[Saved entries]

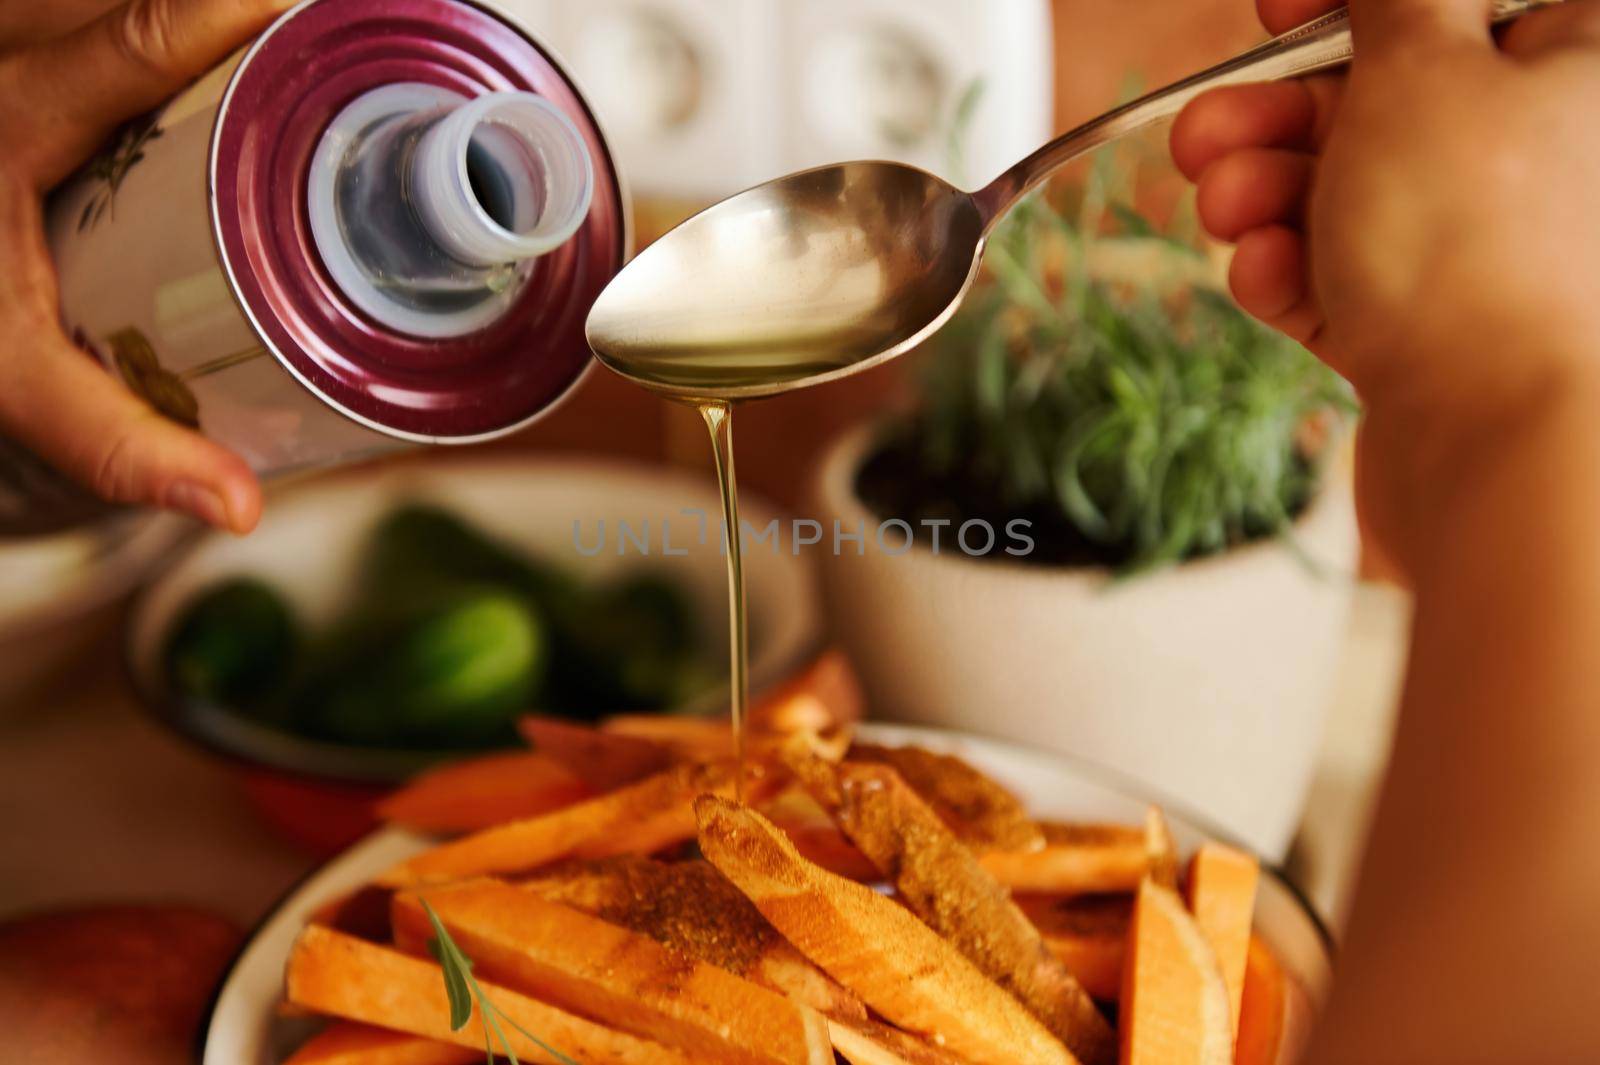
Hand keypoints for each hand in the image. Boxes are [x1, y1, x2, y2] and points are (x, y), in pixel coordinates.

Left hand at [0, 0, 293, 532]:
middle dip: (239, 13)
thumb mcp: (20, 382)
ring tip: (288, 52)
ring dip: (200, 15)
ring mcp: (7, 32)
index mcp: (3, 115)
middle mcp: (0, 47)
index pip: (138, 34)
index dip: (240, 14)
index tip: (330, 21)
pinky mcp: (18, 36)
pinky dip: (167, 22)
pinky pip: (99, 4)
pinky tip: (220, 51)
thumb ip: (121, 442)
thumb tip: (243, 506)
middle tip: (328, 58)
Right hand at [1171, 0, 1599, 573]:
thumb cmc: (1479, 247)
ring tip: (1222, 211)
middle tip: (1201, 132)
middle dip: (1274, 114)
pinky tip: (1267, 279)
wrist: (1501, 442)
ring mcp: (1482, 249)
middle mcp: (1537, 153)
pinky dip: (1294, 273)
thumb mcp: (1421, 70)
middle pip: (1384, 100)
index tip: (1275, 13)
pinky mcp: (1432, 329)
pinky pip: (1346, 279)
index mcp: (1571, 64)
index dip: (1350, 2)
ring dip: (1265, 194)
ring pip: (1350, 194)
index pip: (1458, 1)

__Task statement__. Look through the entries above for the word "ring". Say how many lines contain it, using only a number.

__Response to this exercise__. 7